§ **Objective**: In the passage about choosing a ketubah, copy the stretch from "I hadn’t asked" through "generation wedding ever.", substituting "LA" for "Los Angeles".

§ **Extract to read**:
I nervously asked my stepdaughter, Kyla, if she and her fiancé, Sarah, would be having any religious rituals in their wedding. Why “nervously”? Because the only other time I brought up religion, there seemed to be some discord and I didn’t want to add any angst. I knew they were being married by a female Muslim friend who became a minister for the occasion. I was pretty sure she wouldn’t know about circling and the seven blessings, but I didn’t want to push anything on them.
When my mom asked what she could give the brides, I suggested a Ketubah (a non-binding Jewish wedding contract). My mother had given Kyla’s dad and me our beautiful Ketubah – which actually Kyla and her sister, my husband’s other daughter, Arielle, signed as “junior witnesses.” As has become common practice, the ketubah is a piece of art now framed and hanging on our wall. Robert and I don’t know what it says – though he can read the Hebrew and I cannot – but we know what it means. It is a contract of commitment.
I hadn’t asked about a Ketubah, but I thought it was benign enough that they would accept the gift. Why did I need a benign gift? Because I was afraid to bring up the religion issue. However, Kyla and Sarah wanted one, so I went to the store in Los Angeles (http://www.galleryjudaica.com) where my mom had purchased ours 19 years ago. The staff were very excited that they had their first second generation wedding ever.
I took my friend Tom with me. As a gay Catholic who has lived in LA for over twenty years, and may know more about Judaism than me– and who has impeccable taste– I thought he’d bring a certain sensitivity that I might not naturally possess.
The store personnel could not have been lovelier. I was a little awkward, thinking there might be judgment, but it turns out the woman who helped us also had a lesbian daughter who lived in Park Slope who married her partner. Maybe Kyla and Sarah even knew them, but we refrained from Jewish geography. She took time showing us the many choices of ketubot (plural of “ketubah“), and we were surprised by how they accepted so readily that this would be for two brides. That was an important part of the information we shared because we would need special text and not all designers were flexible enough to cover both intermarriage and two women.

§ **Excerpted data**:
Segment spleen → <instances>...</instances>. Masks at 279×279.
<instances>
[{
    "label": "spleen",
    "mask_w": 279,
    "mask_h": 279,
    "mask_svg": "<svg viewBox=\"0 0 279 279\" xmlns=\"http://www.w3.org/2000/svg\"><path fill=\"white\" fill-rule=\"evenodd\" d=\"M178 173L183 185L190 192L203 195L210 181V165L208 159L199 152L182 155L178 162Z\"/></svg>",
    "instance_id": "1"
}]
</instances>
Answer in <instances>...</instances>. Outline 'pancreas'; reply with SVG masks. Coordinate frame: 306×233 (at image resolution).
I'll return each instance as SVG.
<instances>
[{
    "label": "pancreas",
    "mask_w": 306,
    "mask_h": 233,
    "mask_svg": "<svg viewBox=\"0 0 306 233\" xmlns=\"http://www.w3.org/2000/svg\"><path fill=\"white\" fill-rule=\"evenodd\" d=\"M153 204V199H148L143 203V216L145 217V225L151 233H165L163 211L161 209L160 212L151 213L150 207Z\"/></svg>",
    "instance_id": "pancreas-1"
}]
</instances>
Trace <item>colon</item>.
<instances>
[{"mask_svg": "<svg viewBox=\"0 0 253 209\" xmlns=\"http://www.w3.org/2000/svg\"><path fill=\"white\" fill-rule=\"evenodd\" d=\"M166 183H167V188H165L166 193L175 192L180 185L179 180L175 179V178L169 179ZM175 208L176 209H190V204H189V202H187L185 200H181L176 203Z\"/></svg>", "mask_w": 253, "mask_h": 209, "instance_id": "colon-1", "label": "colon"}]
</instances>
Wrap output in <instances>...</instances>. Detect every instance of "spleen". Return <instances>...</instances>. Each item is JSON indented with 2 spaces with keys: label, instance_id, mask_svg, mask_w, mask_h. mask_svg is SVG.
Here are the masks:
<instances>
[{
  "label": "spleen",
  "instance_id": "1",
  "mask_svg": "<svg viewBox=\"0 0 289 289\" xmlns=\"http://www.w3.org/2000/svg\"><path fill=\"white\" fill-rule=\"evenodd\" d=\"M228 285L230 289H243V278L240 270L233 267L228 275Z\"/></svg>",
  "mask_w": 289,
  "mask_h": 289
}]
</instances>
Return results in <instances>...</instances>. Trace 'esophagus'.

§ **Solution to the exercise**:
I hadn’t asked about a Ketubah, but I thought it was benign enough that they would accept the gift. Why did I need a benign gift? Because I was afraid to bring up the religion issue. However, Kyla and Sarah wanted one, so I went to the store in LA (http://www.galleryjudaica.com) where my mom had purchased ours 19 years ago. The staff were very excited that they had their first second generation wedding ever.